French policy specialist Pascal-Emmanuel Gobry, the publisher of PolicySphere, has gamed out Macron’s likely strategy. Gobry says that Macron and his advisors will work to “ensure [National Rally’s] unpopularity (perhaps with the help of some ‘deep state’ sabotage), and set up the Macron camp for victory in the more important 2027 Presidential elections.”

Though the French Left quickly united under the “Popular Front,” the Right has been quite a different story. The President of The Republicans, Eric Ciotti, announced a coalition with National Rally, only then to be fired by outraged members of his party—though Ciotti maintains he’s still president. And similarly, Éric Zemmour last night expelled Marion Maréchal, niece of Marine Le Pen, from his Reconquest party. Maréchal wanted party members to back a coalition of candidates on the Right, including RN, in a possible bid ultimately to remove Zemmour himself.

Even with the turmoil on the Right, it’s likely that RN’s Jordan Bardella will become prime minister and Le Pen will have a majority in the lower house of France’s Parliament. Gobry notes, however, that this could lead to disaster if RN is not careful. He contends that the “prime minister’s office has often been the ‘kiss of death’ in French politics, as the prime minister tends to get all the blame and none of the credit as the monarchical president stays above the fray of day-to-day politics.” Macron is clearly hoping that his gambit will pay off.
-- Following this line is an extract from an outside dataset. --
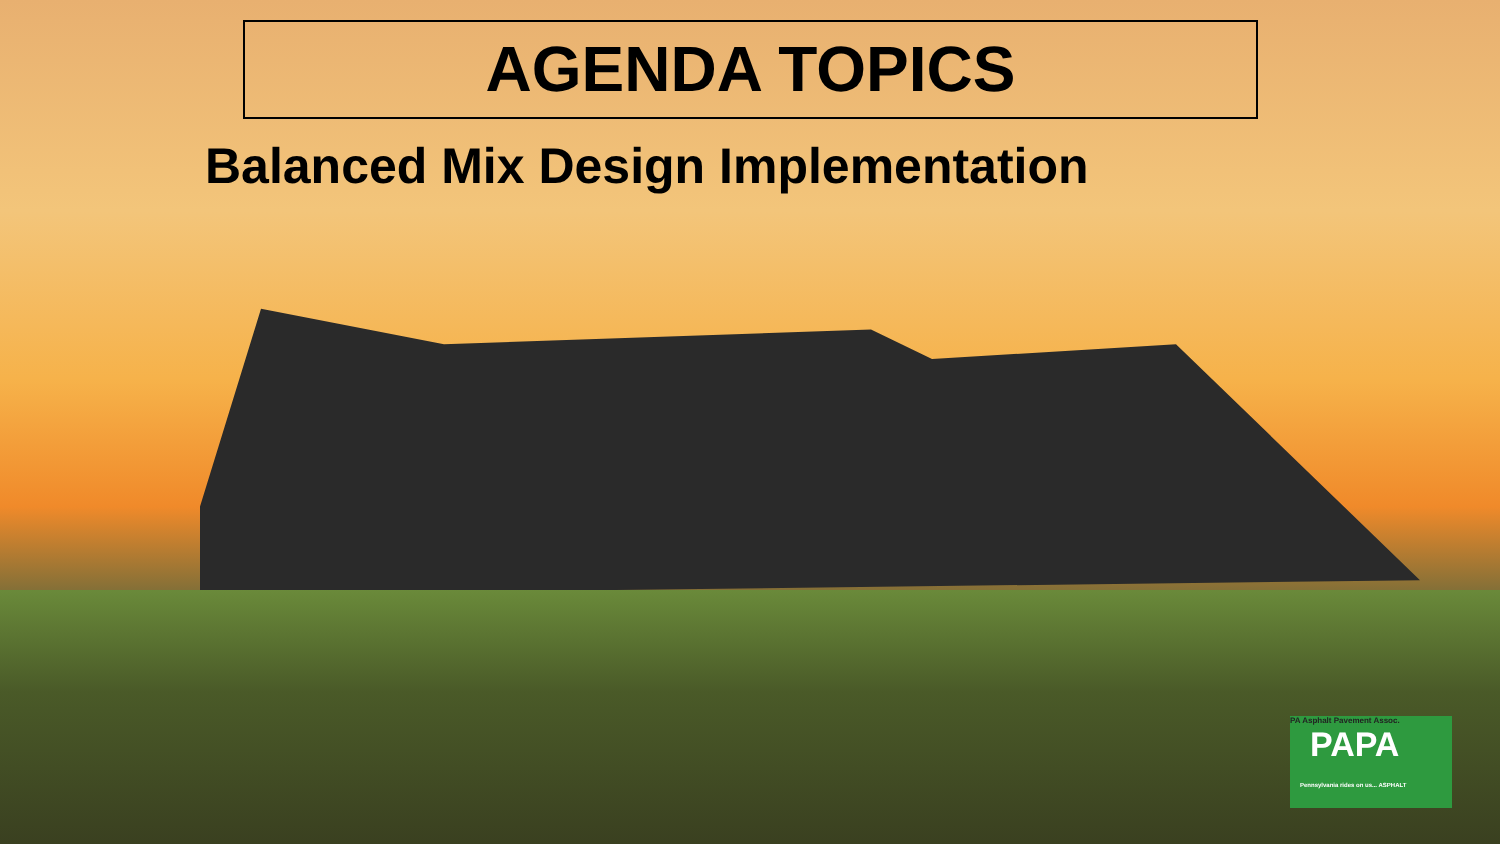AGENDA TOPICS
Balanced Mix Design Implementation
PA Asphalt Pavement Assoc.
PAPA
Pennsylvania rides on us... ASPHALT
Many on the American Right have been noting for nearly ten years now of an impending global realignment that returns sovereignty back to the peoples of Europe—which seems to be a vicarious hope of what they want to happen in America. Rather than globalist governance that conceals the managed decline of Europe, which was formerly a key chamber of the beating heart of Western civilization, there seems to be a growing thirst for a fundamental reorientation away from the liberal international order.
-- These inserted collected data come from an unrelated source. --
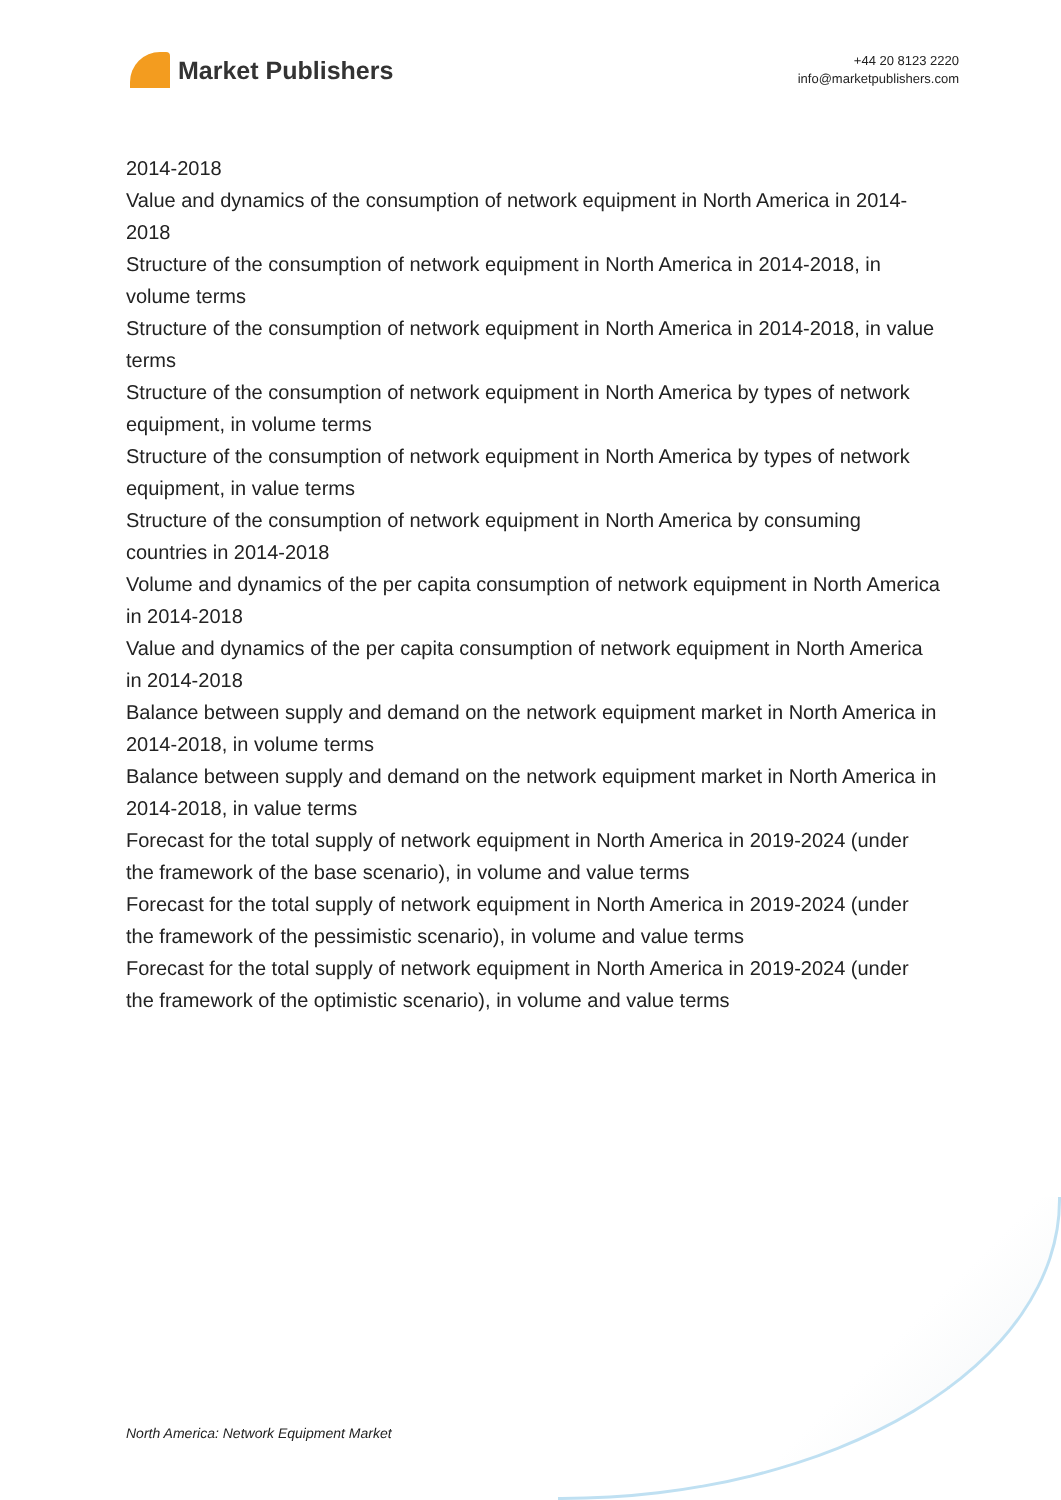Market Publishers
+44 20 8123 2220
info@marketpublishers.com
2014-2018
Value and dynamics of the consumption of network equipment in North America in 2014-2018
Structure of the consumption of network equipment in North America in 2014-2018, in volume terms
Structure of the consumption of network equipment in North America in 2014-2018, in value terms
Structure of the consumption of network equipment in North America by types of network equipment, in volume terms
Structure of the consumption of network equipment in North America by types of network equipment, in value terms
Structure of the consumption of network equipment in North America by consuming countries in 2014-2018
Volume and dynamics of the per capita consumption of network equipment in North America in 2014-2018
Value and dynamics of the per capita consumption of network equipment in North America in 2014-2018
Balance between supply and demand on the network equipment market in North America in 2014-2018, in volume terms
Balance between supply and demand on the network equipment market in North America in 2014-2018, in value terms
Forecast for the total supply of network equipment in North America in 2019-2024 (under the framework of the base scenario), in volume and value terms
Forecast for the total supply of network equipment in North America in 2019-2024 (under the framework of the pessimistic scenario), in volume and value terms
Forecast for the total supply of network equipment in North America in 2019-2024 (under the framework of the optimistic scenario), in volume and value terms
North America: Network Equipment Market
Evidence of dissatisfaction in certain E.U. countries has certainly shown itself again and again in the wake of these seismic shifts. But will these votes amount to anything of consequence? Remember Brexit?

This is very much unlike what has recently transpired in El Salvador and Argentina. As American Reformer Contributing Editor Ben Dunson has commented, Nayib Bukele and Javier Milei have each achieved remarkable progress toward reestablishing a prosperous civil order in a short amount of time. They are getting serious results, not just giving their people warm feelings about voting the right way. Whereas in Europe, the peoples’ votes don’t seem to matter—or at least not yet.

This may simply mean that what’s currently possible in South America is simply not in Europe. Europeans will need a dogged persistence to move beyond a creaking, massive governing apparatus with deep roots that was created for a different time—and a system that the current elites are working very hard to maintain. Uncoupling from the perpetual motion machine of the Brussels bureaucracy will require the resourceful ingenuity of a group of statesmen over the course of at least one more decade, if not more.

Lafayette Lee’s quip in light of the E.U. elections—“We must save democracy from these elections!”—gets to the heart of the issue. 

The fundamental political choice remains for Europe: subservience to a transnational body that runs roughshod over the needs, history, and traditions of particular countries and their peoples or snatching back political control from faceless, unaccountable bureaucrats. 

Are Germany and France merely administrative sectors filled with replaceable units (formerly called citizens)? Or are they countries whose people and cultures should be preserved for future generations? This is the choice that currently confronts those who live under the European Union—and the same choice that’s before American voters this fall.